Ha sentito che il premier desecreterà il “protocollo Farfalla”?
«Se lo facessero veramente avremmo molto da apprendere. Parliamo di un accesso alle carceri allo scopo di dialogare coi detenuti per 41bis per acquisire informazioni senza informare la magistratura. Qual è il fine? I “contatti” di che natura erano? Che scopo aveva “contattare” i detenuti per 41bis senza che alla magistratura venisse comunicato nulla? Si tratta di un’operazione che non prevede nessun tipo di rendicontazione scritta, assolutamente “chiusa”, che “sfugge” ma che di certo è contraria alla costituzione, perché il detenuto dovrebbe rispondere solo alla magistratura di sorveglianza.

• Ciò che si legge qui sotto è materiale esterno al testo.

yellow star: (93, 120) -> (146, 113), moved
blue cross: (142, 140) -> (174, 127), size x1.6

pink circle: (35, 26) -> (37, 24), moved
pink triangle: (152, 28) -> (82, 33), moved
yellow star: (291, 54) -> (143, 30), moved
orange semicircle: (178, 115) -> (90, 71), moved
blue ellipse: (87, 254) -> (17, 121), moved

Di certo, però, questo “protocollo” non è stato creato per perdere tempo».
Nel 2012 l’allora eurodeputata dipietrista Sonia Alfano e Giuseppe Lumia, del Pd, incontrarono Provenzano in carcere.
«Quella era un’iniziativa personale che non mi pare possa rientrare nel protocollo farfalla».
Anche il dialogo in carcere tra Riina e Alberto Lo Russo, un affiliato alla Sacra Corona Unita trasformato in «cimice umana», ha fatto pensare al «protocollo Farfalla».
«In questo caso allora dovremmo parlare di una “farfalla” ancora svolazzante, ma non è proprio la stessa cosa. Il vero “protocollo Farfalla” è quello esistito negli anni precedenti. Quello sì che è una cosa grave e seria, e sarà un bene fare piena luce. Magari anche su alcuni strani suicidi di detenuti mafiosi avvenuti nel corso degli anni».